Saturday, June 11, 2011

Alien Contact Anthology -- Story #6

Blogger and Internet Explorer 8 (my browser of choice) were not playing together nicely for nearly all of Friday, so this blog post is a day later than I had anticipated. However, I'm still on target to complete 26 blog posts, at one post per week, to introduce the 26 stories to be included in my Alien Contact anthology, forthcoming from Night Shade Books in November. My rather loose introduction to this anthology was posted on April 25 and would be a good place to start, if you are new to this blog.


"I Am the Doorway" by Stephen King


Night Shift, I believe, was Stephen King's first short story collection. I had to obtain permission for the use of "I Am the Doorway" through Random House, who owns the publishing rights to Night Shift, which includes this story. So that's why you're seeing the first edition of the book pictured to the left. And also because this story was originally published in the March 1971 issue of Cavalier, a so-called "men's magazine," and the cover is a bit too risqué to reprint here.1 But that was the magazine Stephen King was selling his stories to at the time.

"I Am the Doorway" is the oldest story included in Alien Contact, and is approximately 5,000 words in length. I had not intended to include in this anthology any stories that were published prior to about 1980 or so. But during my second meeting with Jeremy Lassen, Editor in Chief at Night Shade Books, in which we discussed the contents of the anthology, he suggested King's "I Am the Doorway." And, when the editor in chief recommends a story to this editor -- considering that the anthology had not as yet been accepted for publication by said editor in chief -- well, this editor in particular listens!

In my own library I have King's Dark Tower series as well as the Green Mile series; and I have also read the "complete and uncut" edition of The Stand (which endowed me with a near-divine appreciation for the art and skill of editing). And I am also eagerly awaiting King's forthcoming novel 11/22/63. But I haven't read much of King's short fiction, so for this reason alone I appreciated Jeremy's suggestion.

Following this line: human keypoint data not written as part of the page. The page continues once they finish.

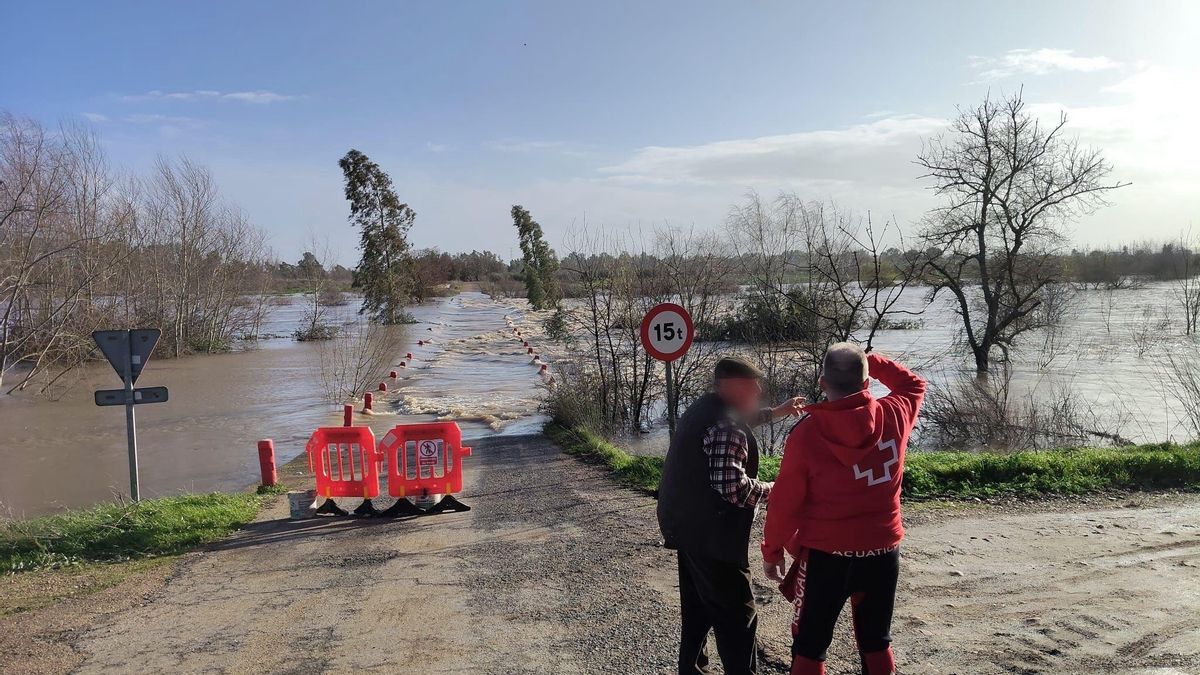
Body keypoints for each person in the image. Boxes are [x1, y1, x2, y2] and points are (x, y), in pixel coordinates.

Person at [761, 343, 926, 675]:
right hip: (882, 551)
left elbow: (785, 502)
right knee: (876, 641)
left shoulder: (806, 434)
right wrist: (873, 359)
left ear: (822, 383)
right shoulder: (895, 413)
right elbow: (913, 384)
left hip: (827, 557)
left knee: (810, 644)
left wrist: (772, 551)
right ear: (866, 383)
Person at [658, 357, 806, 675]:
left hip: (686, 527)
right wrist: (777, 490)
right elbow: (733, 489)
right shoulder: (726, 426)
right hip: (713, 538)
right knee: (739, 618)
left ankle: (691, 670)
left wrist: (778, 412)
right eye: (751, 385)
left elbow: (741, 421)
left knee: (698, 610)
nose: (758, 389)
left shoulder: (705, 408)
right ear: (733, 387)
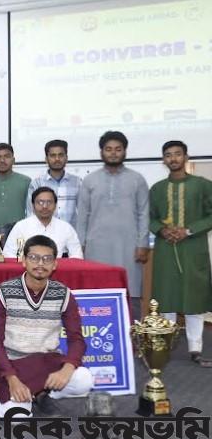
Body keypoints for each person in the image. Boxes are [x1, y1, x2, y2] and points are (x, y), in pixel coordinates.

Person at [0, 235, 93, 417]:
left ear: (55, 264)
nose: (40, 264)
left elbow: (76, 339)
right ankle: (14, 390)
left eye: (47, 259)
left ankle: (43, 392)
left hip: (48, 364)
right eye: (34, 258)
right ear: (23, 261)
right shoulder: (3, 292)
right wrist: (11, 378)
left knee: (84, 380)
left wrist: (67, 369)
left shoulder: (64, 294)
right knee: (17, 418)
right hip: (15, 366)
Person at [149, 140, 212, 367]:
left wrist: (189, 230)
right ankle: (165, 346)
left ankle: (195, 349)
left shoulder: (203, 185)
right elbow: (150, 217)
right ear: (163, 160)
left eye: (177, 154)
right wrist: (162, 230)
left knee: (194, 300)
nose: (173, 158)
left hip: (193, 248)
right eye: (168, 155)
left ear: (186, 157)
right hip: (166, 248)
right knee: (167, 298)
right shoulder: (157, 189)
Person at [76, 131, 149, 299]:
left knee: (129, 290)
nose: (113, 153)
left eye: (118, 149)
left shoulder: (137, 179)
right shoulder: (90, 180)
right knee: (96, 290)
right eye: (108, 149)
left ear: (125, 151)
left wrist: (142, 244)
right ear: (102, 152)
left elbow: (143, 213)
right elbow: (82, 216)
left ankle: (130, 317)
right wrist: (80, 245)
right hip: (96, 246)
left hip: (129, 246)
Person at [3, 187, 83, 259]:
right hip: (27, 268)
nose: (45, 206)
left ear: (55, 205)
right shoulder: (20, 226)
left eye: (49, 202)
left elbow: (77, 255)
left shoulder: (65, 228)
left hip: (56, 268)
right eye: (40, 202)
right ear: (33, 205)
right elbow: (8, 254)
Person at [25, 140, 81, 228]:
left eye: (61, 155)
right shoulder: (37, 183)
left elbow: (84, 212)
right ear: (46, 159)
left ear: (66, 158)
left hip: (70, 233)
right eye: (53, 155)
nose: (57, 159)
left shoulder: (77, 183)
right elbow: (31, 213)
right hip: (44, 234)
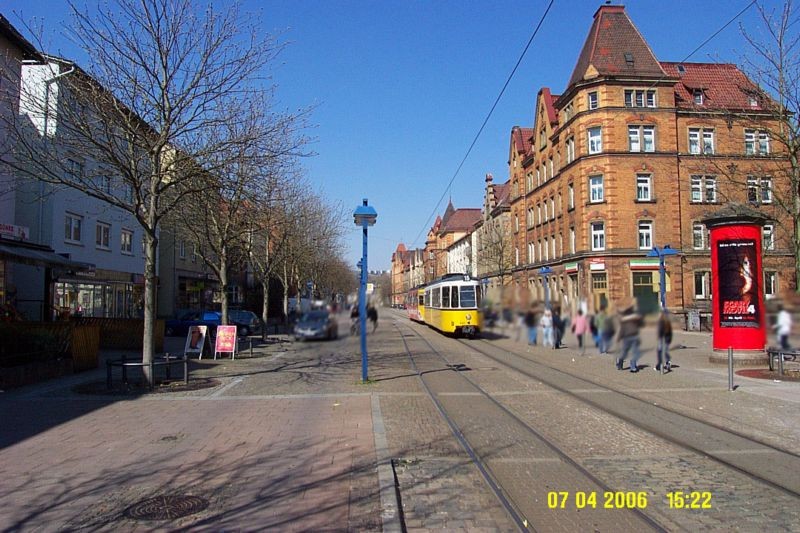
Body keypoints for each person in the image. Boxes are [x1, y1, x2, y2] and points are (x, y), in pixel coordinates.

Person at [616, 304, 643, 372]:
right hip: (627, 337)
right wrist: (619, 337)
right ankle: (620, 364)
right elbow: (622, 329)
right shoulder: (625, 320)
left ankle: (632, 367)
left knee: (634, 352)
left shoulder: (635, 319)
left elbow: (640, 324)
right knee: (624, 352)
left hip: (634, 336)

I then asked Jeremy for some thoughts on this particular story; I had assumed he had read it many, many years ago and yet the story remained fully in mind, enough so that he was easily able to state the title, and some basic content, during our meeting. Here's what Jeremy had to say:
A couple of years ago, I went through a Stephen King short fiction re-read...reading through Night Shift and Skeleton Crew back to back.

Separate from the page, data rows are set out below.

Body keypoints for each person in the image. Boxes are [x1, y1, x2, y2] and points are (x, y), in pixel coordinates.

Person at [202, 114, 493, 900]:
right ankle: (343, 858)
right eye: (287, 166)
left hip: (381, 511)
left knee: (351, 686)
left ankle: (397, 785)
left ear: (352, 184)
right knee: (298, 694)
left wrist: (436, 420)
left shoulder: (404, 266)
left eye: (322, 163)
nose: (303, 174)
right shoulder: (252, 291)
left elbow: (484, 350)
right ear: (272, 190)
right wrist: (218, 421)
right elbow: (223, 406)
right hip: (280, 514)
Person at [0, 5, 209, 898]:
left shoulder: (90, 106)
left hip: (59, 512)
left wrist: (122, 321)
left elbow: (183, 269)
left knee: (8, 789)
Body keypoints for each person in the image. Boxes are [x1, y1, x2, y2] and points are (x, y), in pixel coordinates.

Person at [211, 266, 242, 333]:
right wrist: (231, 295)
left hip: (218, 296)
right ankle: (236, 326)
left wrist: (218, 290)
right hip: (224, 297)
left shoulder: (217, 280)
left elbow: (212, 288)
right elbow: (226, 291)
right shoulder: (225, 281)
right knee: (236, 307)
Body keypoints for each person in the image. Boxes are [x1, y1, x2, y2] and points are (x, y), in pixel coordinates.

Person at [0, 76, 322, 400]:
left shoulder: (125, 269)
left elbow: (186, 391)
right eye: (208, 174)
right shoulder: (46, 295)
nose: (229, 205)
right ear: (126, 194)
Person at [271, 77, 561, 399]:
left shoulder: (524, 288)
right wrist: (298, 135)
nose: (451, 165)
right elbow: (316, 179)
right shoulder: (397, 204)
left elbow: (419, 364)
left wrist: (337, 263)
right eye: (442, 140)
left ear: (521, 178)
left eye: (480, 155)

What struck me at the time was how incredibly political, and grounded in the politics of the Vietnam war, much of Stephen King's early short fiction was. "I Am the Doorway" is, to my mind, no exception to this. It reads now as alternate history, with an extrapolated space program...but at the time, I think it was a great metaphor for the failure of American Imperialism. Despite our technology, we were defeated...infiltrated even, by an alien enemy we didn't really understand. Science Fiction. It's not about the future, it's about the time it was written. And to me, "I am the Doorway" is a perfect expression of the era in which it was written. And it is a lesson...a metaphor that is even more horribly appropriate now than it was then.